But Ellie was fine. She came home at noon smiling and sunny, her blue first-day-of-school dress belling gracefully around her scabbed shins (and there was a new scrape on one knee to marvel over), a picture of what might have been two children or perhaps two walking gantries in one hand, one shoe untied, one ribbon missing from her hair, shouting: ‘We sang Old MacDonald! Mommy! Daddy! We sang Old MacDonald! Same one as in the Carstairs Street School!'

Rachel glanced over at Louis, who was sitting in the windowseat with Gage on his lap. The baby was almost asleep. There was something sad in Rachel's glance, and although she looked away quickly, Louis felt a moment of terrible panic. We're really going to get old, he thought. It's really true. No one's going to make an exception for us. She's on her way … and so are we.

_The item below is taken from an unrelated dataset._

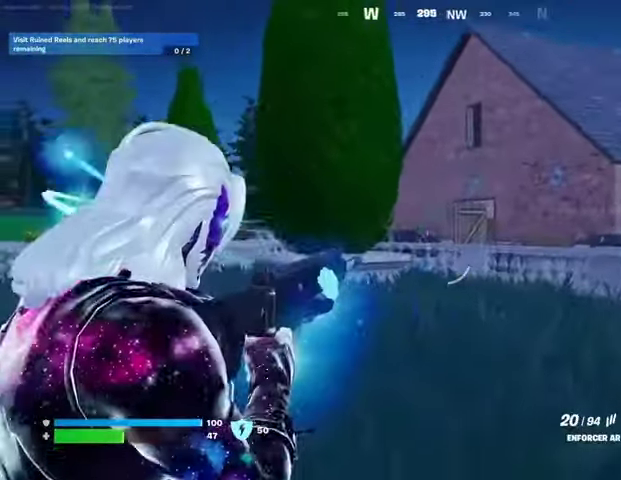
{"buttons": [], "left_stick": "up", "right_stick": "center", "events": [[300, "L2", "up"], [333, "L3", "down"], [433, "L3", "up"], [433, "left_stick", "up"], [500, "right_stick", "center"]]}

Ellie ran over to him, trying to show him her picture, her new scrape, and tell him about Old MacDonald and Mrs Berryman all at the same time. Church was twining in and out between her legs, purring loudly, and Ellie was somehow, almost miraculously, not tripping over him.

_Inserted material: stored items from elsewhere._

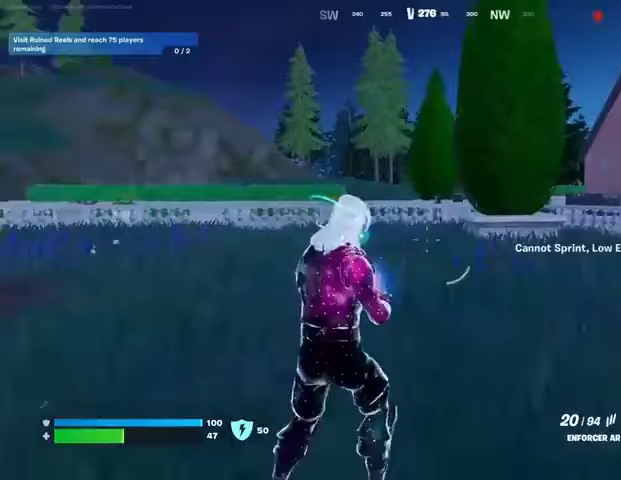
{"buttons": [], "left_stick": "up-right", "right_stick": "center", "events": [[33, "L1", "down"], [100, "L1", "up"], [133, "left_stick", "up-right"], [167, "L1", "down"], [233, "L1", "up"]]}
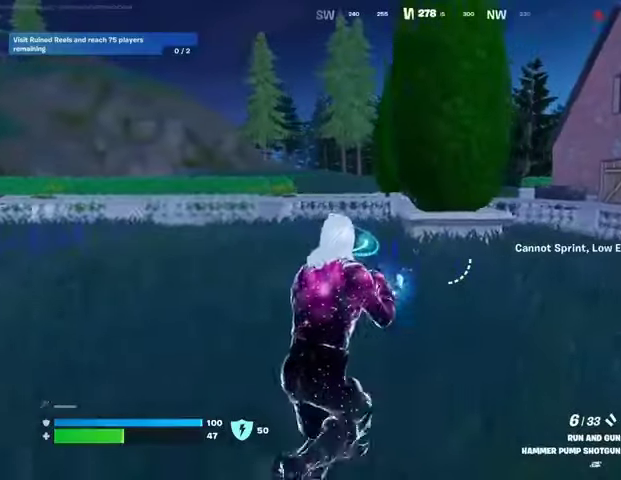
{"buttons": [], "left_stick": "up-right", "right_stick": "center", "events": []}
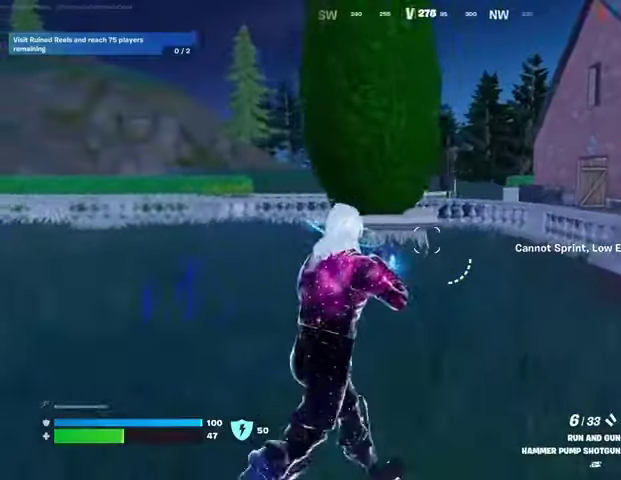
{"buttons": [], "left_stick": "up-right", "right_stick": "center", "events": []}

‘Shh,' Louis said, and kissed her. Gage had gone to sleep, unmindful of all the excitement. ‘Just let me put the baby to bed and then I'll listen to everything.'

He took Gage up the stairs, walking through hot slanting September sunshine, and as he reached the landing, such a premonition of horror and darkness struck him that he stopped – stopped cold – and looked around in surprise, wondering what could possibly have come over him. He held the baby tighter, almost clutching him, and Gage stirred uncomfortably. Louis's arms and back had broken out in great rashes of gooseflesh.

What's wrong? he wondered, confused and frightened. His heart was racing; his scalp felt cool and abruptly too small to cover his skull; he could feel the surge of adrenalin behind his eyes. Human eyes really did bug out when fear was extreme, he knew; they did not just widen but actually bulged as blood-pressure climbed and the hydrostatic pressure of the cranial fluids increased. What the hell is it? Ghosts? Christ, it really feels as if something just brushed by me in this hallway, something I almost saw.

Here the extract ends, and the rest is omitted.